* **STORED ROWS**:
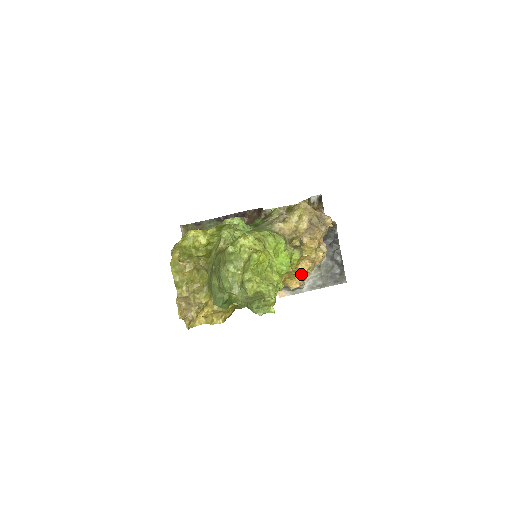
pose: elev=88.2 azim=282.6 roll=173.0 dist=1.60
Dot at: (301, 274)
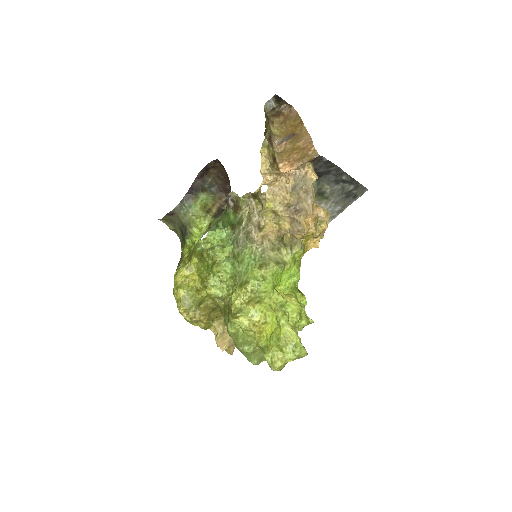
Dot at: occluded
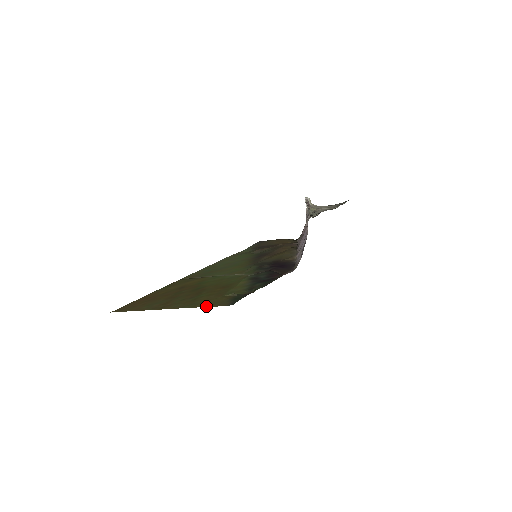
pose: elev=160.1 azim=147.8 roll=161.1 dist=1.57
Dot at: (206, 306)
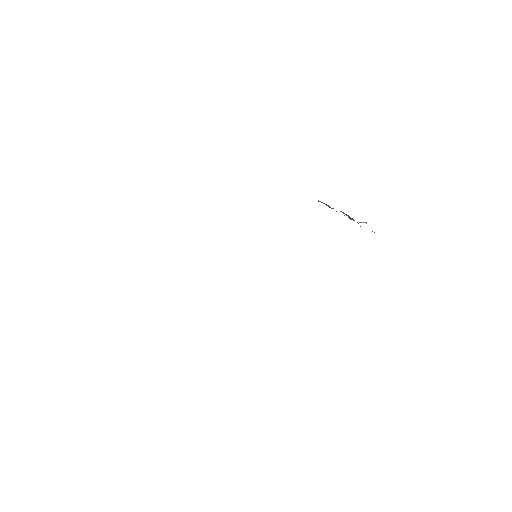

* **GOAL**: Copy out the data above line for line, character for character, and leave out the pictures.

* **EXERCISE ANSWER**:
pose: elev=88.2 azim=282.6 roll=173.0 dist=1.60
Dot at: (301, 274)
Dot at: occluded
pose: elev=160.1 azim=147.8 roll=161.1 dist=1.57
Dot at: (206, 306)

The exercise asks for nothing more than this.